* Untersuchter Text *
.....

Abspecken durch Sport

Abspecken durch Sport

Die Reduktion des Körperfettanteils ist bei Adipositas vorrangig


Die Reduktion des Körperfettanteils, insbesondere des viszeralen Fettgewebes, ist bei Adipositas vorrangig, vor allem im Falle eines metabolischen Syndroms, weil sie die kausale Therapie darstellt. Körperliches Training kann dabei nur helfen, wenn es richtig eingesetzt wird.

Die Empfehlungen, die im Therapieforum “Strategien beim adipösen Patienten“, Ärztemagazin 06/2004, von Kollegen abgegeben wurden, möchte ich zum Anlass zu nehmen, irrige Vorstellungen anzusprechen, die die Reduktion des Körperfettanteils mit Hilfe eines körperlichen Trainings betreffen. In der Fitness- und Wellnessszene sind sie an der Tagesordnung und offensichtlich finden sie leider auch in der Ärzteschaft Verbreitung.

Als Sportmediziner, der seit Jahren gegen den weit verbreiteten Mythos der Fettverbrennung im Sport ankämpft, ist es mir ein Anliegen, dass zumindest wir Mediziner auf diesem Gebiet korrekt und zweckmäßig informieren und nicht ins gleiche Horn wie die vielen Fitnessgurus stoßen, die heutzutage in unqualifizierter Weise die Menschen fehlinformieren.


Es gilt, sich von zwei falschen Vorstellungen zu verabschieden:


  1. dass es grundsätzlich ein Ausdauertraining braucht, um seinen Körperfettanteil reduzieren zu können und
  2. dass dafür ein Ausdauertraining im Fettstoffwechselbereich durchzuführen sei.




1. Krafttraining steht an erster Stelle


Das einzig entscheidende Kriterium für eine Reduktion des Körperfettanteils ist eine negative Energiebilanz, und nicht, was man isst (Stichwort Der glykämische Index) und auch nicht, wie oft und wann man isst (Stichwort “dinner cancelling“).

Hauptsache, körperlich aktiv. Jeder von uns hat in der Schule die Gesetze der Thermodynamik gelernt, aber wie es scheint, haben viele sie wieder vergessen. Ganz einfach ausgedrückt, “von nix kommt nix“. Es ist es allemal sinnvoller, da zweckmäßiger, die negative E-Bilanz so zu erklären: “Kalorienverbrauch höher als Kalorienzufuhr“ (anstatt “Kalorienzufuhr geringer als Kalorienverbrauch“), weil damit der Bedeutung eines Energiemehrumsatzes durch körperliche Aktivität Rechnung getragen wird. Eine reine Kalorienrestriktion ohne gleichzeitige körperliche Aktivität würde langfristig nur zu einem Absinken des Grundumsatzes und einem Abbau von Muskelmasse führen (der den GU weiter reduziert) und damit eine Körperfettreduktion auf Dauer immer schwieriger werden lassen (Fastenkuren, “crash“- Diäten).

.....

* Aufgeführte Einträge *

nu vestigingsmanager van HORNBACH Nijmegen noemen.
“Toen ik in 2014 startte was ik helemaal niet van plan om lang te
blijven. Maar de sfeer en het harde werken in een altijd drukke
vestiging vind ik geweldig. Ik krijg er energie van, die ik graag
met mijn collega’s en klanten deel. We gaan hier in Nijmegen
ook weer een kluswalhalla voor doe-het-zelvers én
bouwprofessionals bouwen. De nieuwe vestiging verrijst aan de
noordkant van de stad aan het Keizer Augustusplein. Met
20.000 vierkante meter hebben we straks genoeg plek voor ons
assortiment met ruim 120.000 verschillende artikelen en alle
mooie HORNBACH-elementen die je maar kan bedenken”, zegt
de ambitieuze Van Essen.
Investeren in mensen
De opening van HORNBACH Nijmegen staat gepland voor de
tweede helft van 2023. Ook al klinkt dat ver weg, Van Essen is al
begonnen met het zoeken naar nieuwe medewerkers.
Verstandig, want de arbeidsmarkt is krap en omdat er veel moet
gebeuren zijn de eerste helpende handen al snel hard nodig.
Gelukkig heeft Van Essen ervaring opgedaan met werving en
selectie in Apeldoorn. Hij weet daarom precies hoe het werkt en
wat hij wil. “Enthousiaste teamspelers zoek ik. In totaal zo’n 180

.....

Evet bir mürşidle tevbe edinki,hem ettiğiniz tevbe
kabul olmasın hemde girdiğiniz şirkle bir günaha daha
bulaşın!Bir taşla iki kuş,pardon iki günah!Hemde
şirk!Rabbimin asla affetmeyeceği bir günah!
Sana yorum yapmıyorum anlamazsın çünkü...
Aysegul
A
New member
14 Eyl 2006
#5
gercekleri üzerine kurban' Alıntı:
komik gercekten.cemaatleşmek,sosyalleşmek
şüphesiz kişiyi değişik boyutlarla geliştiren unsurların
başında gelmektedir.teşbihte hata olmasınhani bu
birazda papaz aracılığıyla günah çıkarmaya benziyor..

.....

* Zur Aufgabe *
Entscheide für jede der drei Aussagen, ob sie mit dem Text über Abspecken durch Sport übereinstimmt, und antworte mit „ja“ oder „nein“ sowie den ausschlaggebenden Worten des Textes als genauem Zitat.
1. Eine negative Energiebilanz ist das einzig entscheidende Kriterium für eine Reduktion des Körperfettanteils.
2. Um den Körperfettanteil zu reduzieren, braucht es grundsätzlich ein Ausdauertraining.
3. Eine reine Kalorienrestriktion ohne körperliche Aktivität senkt langfristig den Grundumsatz.

* Lösung der Aufgabe *
1. Ja: „Das einzig entscheidende Kriterium für eine Reduktion des Körperfettanteils ist eine negative Energiebilanz“
2. Nein: „Es gilt, sich von zwei falschen Vorstellungen zu verabschieden“ und „dass es grundsätzlich ein Ausdauertraining braucht, um seinen Körperfettanteil reduzieren zu können“
3. Ja: „Eine reine Kalorienrestriktion ohne gleichzeitige körperliche Aktivität würde langfristig nur zu einem Absinken des Grundumsatzes und einem Abbau von Muskelmasse führen“